PROBLEM TO SOLVE:
Below is a listing to transcribe in full and exactly; keep the pictures out.

++++ DATA ++++

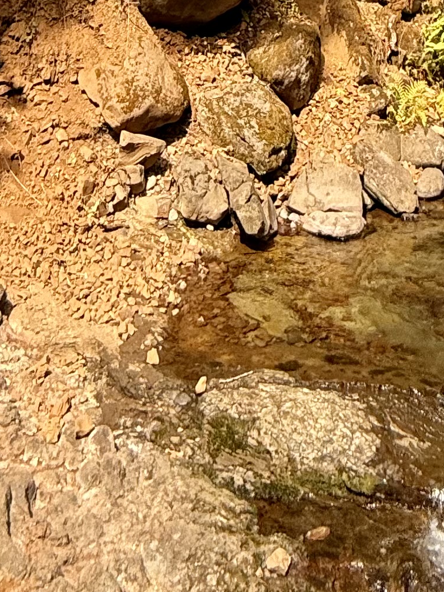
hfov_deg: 25.8
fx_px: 958
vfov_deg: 20.6
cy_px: -527
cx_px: 326
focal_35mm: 56
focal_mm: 2.22
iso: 50
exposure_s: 1/461
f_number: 2.2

++++

EXPECTED ANSWER:
hfov_deg: 25.8
fx_px: 958
vfov_deg: 20.6
cy_px: -527
cx_px: 326
focal_35mm: 56
focal_mm: 2.22
iso: 50
exposure_s: 1/461
f_number: 2.2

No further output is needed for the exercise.